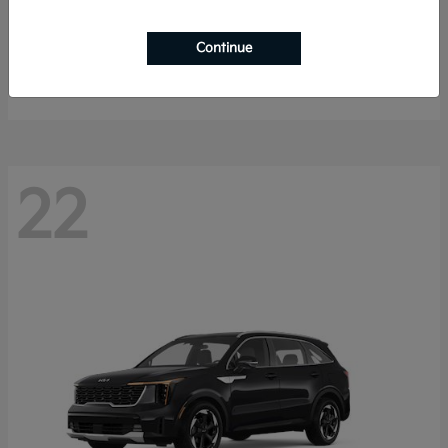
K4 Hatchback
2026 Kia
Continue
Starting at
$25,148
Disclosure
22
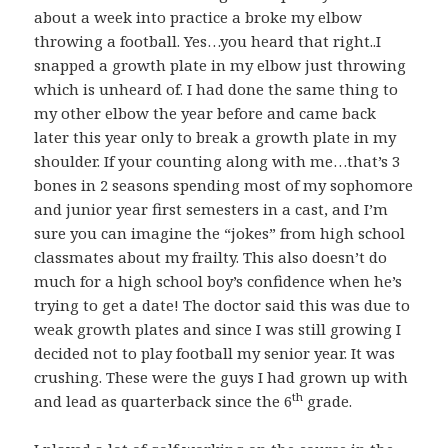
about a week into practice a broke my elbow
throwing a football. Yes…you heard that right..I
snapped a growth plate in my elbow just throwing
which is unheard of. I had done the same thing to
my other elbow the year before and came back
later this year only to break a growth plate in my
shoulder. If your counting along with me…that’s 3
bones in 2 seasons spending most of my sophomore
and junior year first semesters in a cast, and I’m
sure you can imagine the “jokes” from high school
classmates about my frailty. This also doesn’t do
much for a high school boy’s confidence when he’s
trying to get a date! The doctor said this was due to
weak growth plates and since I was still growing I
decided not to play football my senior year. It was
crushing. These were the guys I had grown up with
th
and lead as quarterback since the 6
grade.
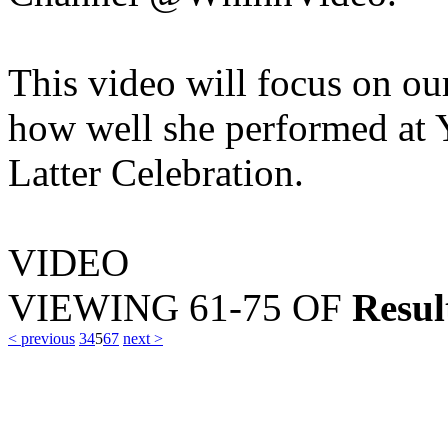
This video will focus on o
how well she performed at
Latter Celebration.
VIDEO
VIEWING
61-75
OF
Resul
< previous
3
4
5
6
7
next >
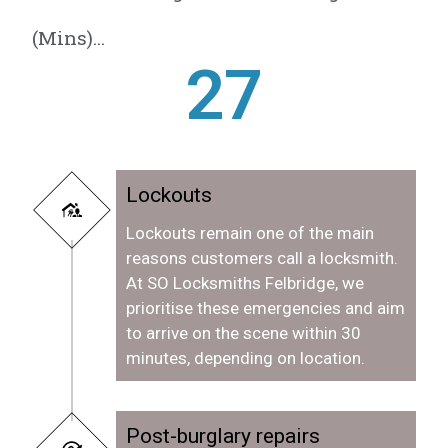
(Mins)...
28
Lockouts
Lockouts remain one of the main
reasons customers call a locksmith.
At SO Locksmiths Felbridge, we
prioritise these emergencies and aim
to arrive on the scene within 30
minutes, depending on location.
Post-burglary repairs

_ _ _ _

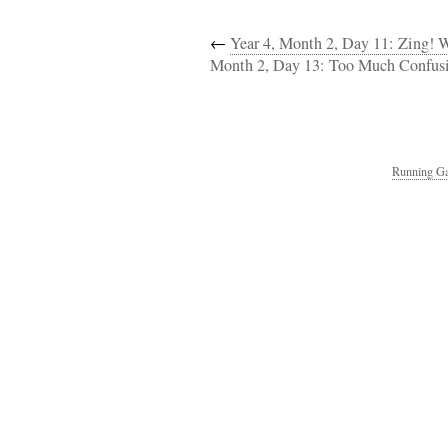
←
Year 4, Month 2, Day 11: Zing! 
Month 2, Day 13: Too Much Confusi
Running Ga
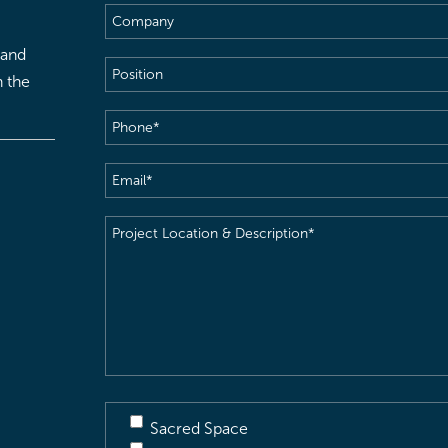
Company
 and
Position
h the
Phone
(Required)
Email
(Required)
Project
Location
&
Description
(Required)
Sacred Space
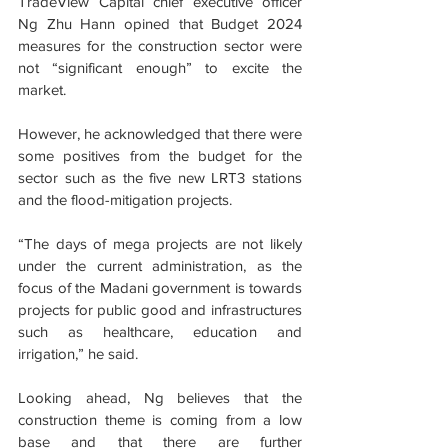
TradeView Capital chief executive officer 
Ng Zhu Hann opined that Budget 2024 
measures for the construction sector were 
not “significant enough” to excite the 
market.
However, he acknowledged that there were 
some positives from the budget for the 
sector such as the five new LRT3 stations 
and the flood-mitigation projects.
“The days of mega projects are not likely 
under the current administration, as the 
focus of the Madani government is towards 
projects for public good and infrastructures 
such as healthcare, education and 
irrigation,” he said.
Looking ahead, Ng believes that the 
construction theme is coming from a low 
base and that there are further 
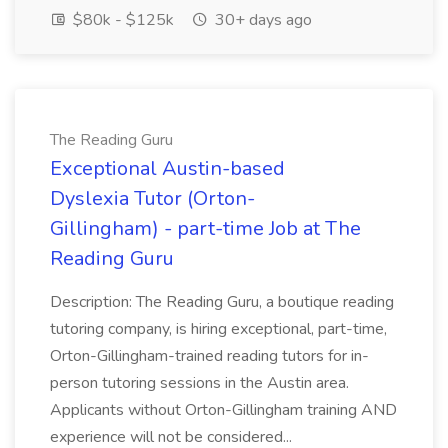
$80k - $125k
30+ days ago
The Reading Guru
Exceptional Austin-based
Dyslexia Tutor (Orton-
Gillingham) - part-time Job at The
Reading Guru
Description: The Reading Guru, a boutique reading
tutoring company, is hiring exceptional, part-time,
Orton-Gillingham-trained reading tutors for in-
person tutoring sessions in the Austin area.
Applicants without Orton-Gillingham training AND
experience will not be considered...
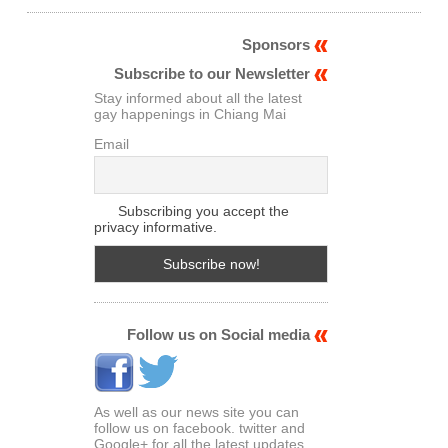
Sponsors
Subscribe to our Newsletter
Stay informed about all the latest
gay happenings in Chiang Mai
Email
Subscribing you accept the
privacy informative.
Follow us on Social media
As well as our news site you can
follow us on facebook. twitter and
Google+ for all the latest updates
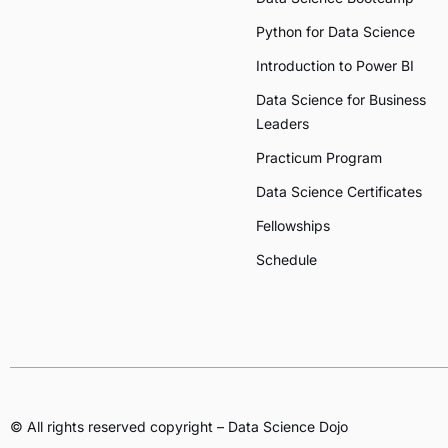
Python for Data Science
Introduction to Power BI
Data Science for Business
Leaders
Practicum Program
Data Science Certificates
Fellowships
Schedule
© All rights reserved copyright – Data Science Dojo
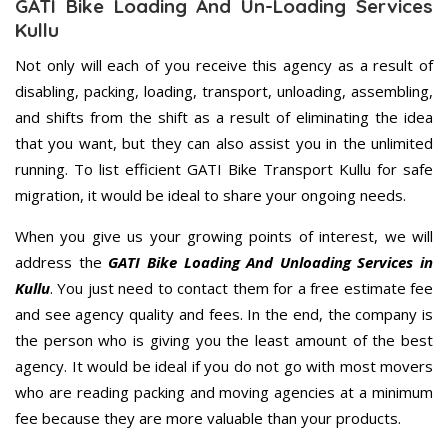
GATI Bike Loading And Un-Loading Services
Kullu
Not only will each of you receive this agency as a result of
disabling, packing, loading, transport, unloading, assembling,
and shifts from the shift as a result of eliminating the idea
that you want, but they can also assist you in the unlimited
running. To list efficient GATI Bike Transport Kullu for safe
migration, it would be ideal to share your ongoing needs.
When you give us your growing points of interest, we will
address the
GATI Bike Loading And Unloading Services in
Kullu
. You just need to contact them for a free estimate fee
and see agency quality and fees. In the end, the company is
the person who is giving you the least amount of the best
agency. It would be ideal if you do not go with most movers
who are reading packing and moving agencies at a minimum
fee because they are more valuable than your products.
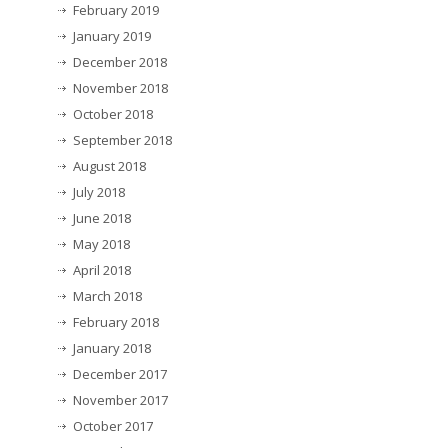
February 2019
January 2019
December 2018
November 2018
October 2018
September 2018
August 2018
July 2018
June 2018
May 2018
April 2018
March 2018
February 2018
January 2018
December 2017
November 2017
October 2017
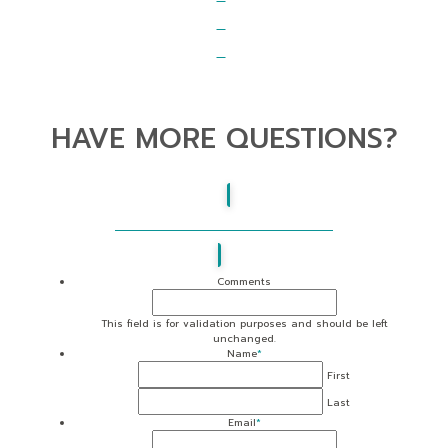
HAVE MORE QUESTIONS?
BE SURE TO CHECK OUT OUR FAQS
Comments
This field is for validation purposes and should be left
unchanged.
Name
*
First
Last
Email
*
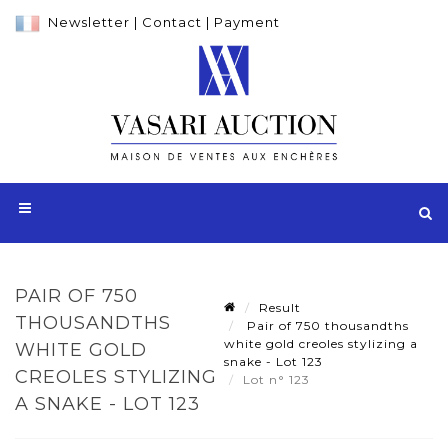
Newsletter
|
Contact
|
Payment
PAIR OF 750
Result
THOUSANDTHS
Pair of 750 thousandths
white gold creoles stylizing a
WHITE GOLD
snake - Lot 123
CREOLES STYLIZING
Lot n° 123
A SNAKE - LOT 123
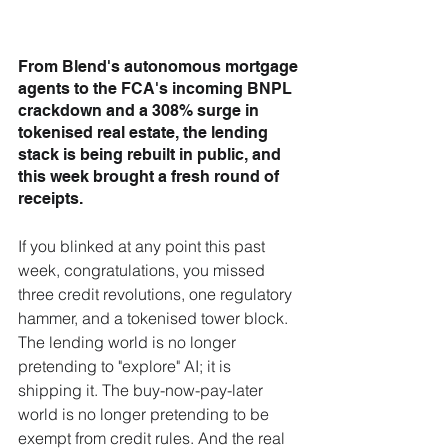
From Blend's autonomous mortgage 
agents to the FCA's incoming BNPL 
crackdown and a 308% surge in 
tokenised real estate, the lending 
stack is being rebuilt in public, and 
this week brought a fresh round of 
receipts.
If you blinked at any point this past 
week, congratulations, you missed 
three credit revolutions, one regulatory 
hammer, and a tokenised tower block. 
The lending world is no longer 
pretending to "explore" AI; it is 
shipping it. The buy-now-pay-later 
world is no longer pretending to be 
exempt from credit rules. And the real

_ _ _ _

### What you need to do
Where the string "pretending" shows up in the listing above, copy the line that holds it.

### Solution to the problem
pretending to "explore" AI; it is 
world is no longer pretending to be 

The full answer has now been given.